I want to tell you a story about a politician. Don’t roll your eyes, it’s a good story!
This politician grew up in the church but when he was in his 20s he had a spiritual awakening. It was at this time that he first understood the gospel. Transformed from within, he began wrestling with God’s call on his life. He wanted to make a difference for God and he thought perhaps the best way to do this was to go into vocational ministry. He setup a meeting with a pastor and explained all that was happening and asked the pastor whether he should pursue the pastorate. The pastor advised him not to. The pastor explained that he was uniquely positioned in politics to bring about great change and exert a tremendous amount of influence. The politician agreed. So, with this renewed mind set to bloom where he was planted, the politician began wrestling with how he could make a difference. Along the way, he found like-minded Christians who were seeking the same thing. They formed a community of sorts to encourage one another and the different kingdom work they were doing around the city and the country.
The politician was William Wilberforce and he’s primarily known for leading the charge to abolish slave trade in the British empire. Additionally, the community he connected with was known as the Clapham sect. Between 1780 and 1844 Christian activists like the Clapham sect founded at least 223 national religious, moral, educational, and philanthropic institutions and societies to alleviate child abuse, poverty, illiteracy, and other social ills.
I couldn’t help but think of this story when recently reflecting upon Jeremiah 29:7: “But seek the welfare of the city where I have sent you into exile, and pray to the Lord on its behalf, for in its welfare you will find your welfare.” Wilberforce embraced where God had placed him and wrestled with how he could seek the welfare of his place and bring about “gospel hope and renewal.”

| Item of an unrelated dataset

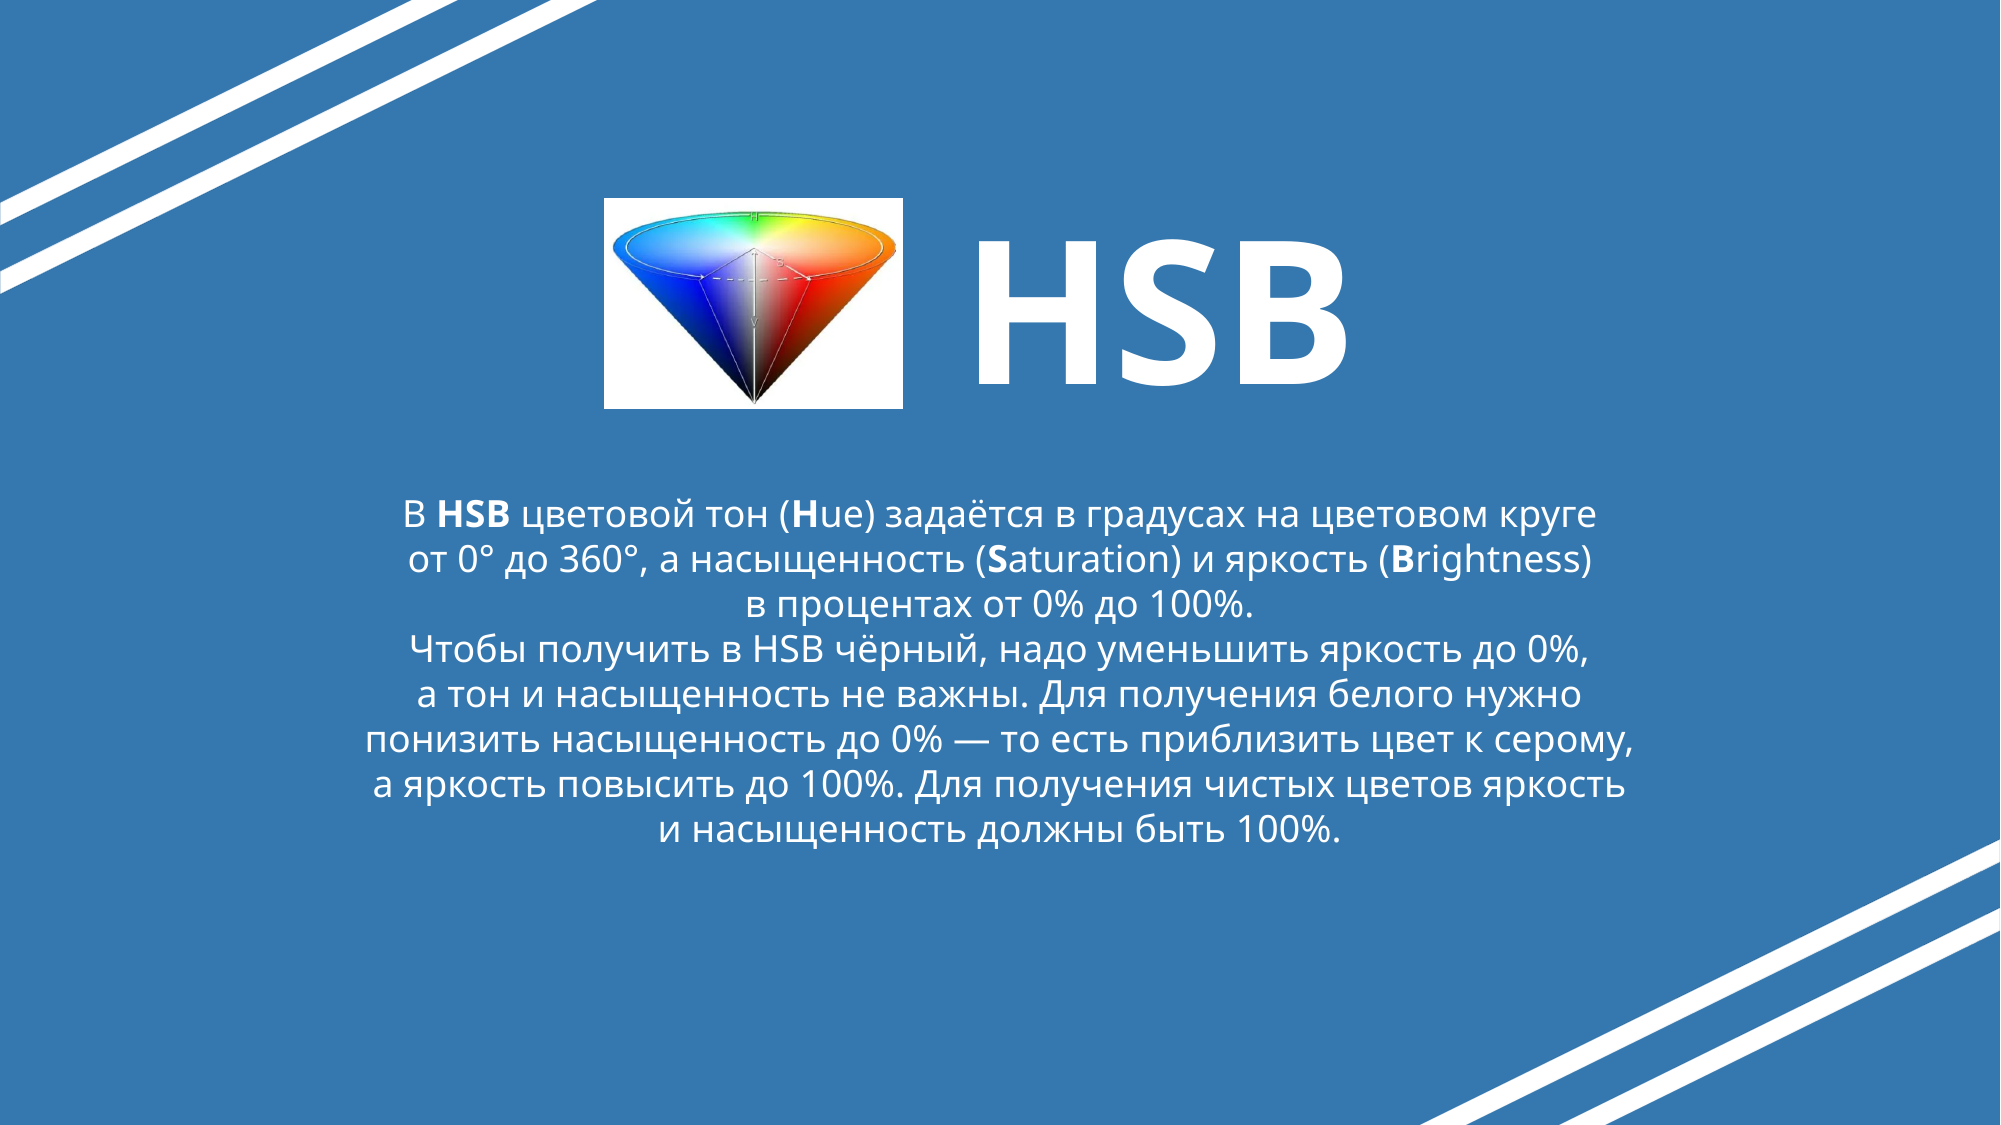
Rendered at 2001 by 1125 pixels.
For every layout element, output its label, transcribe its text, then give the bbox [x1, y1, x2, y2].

title HSB [409, 182, 1910, 425]
picture [0, 0, 2000, 1125]
list В HSB цветовой тон (Hue) задаётся в градусах на цветовом круге от 0° до 360°, а насыщенность (Saturation) и яркость (Brightness) в процентах от 0% до 100%. Чтобы получить в HSB чёрный, надо уменьшить яркость до 0%, а тон и насыщенность не важны. Для получения белого нужно понизить насыщенность до 0% — то есть приблизить цвет к серому, а яркость повысить до 100%. Для получения чистых цветов яркость и насыщенность должны быть 100%. [360, 489, 1640, 742]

God is calling all of us to do the same. Our spheres of influence might not be as wide and powerful as Wilberforce’s, yet God is calling us to engage. Wilberforce not only believed in the gospel but he obeyed its call on his life. I don’t know what this stirs in you but it stirs the following questions for me: What sort of things is God whispering to me as I reflect upon on where I live, work, and play and how I might be used to bring about gospel hope and renewal? What is one small step of faith that I could take to love my neighbor as myself? And who are some people that could join me on the journey?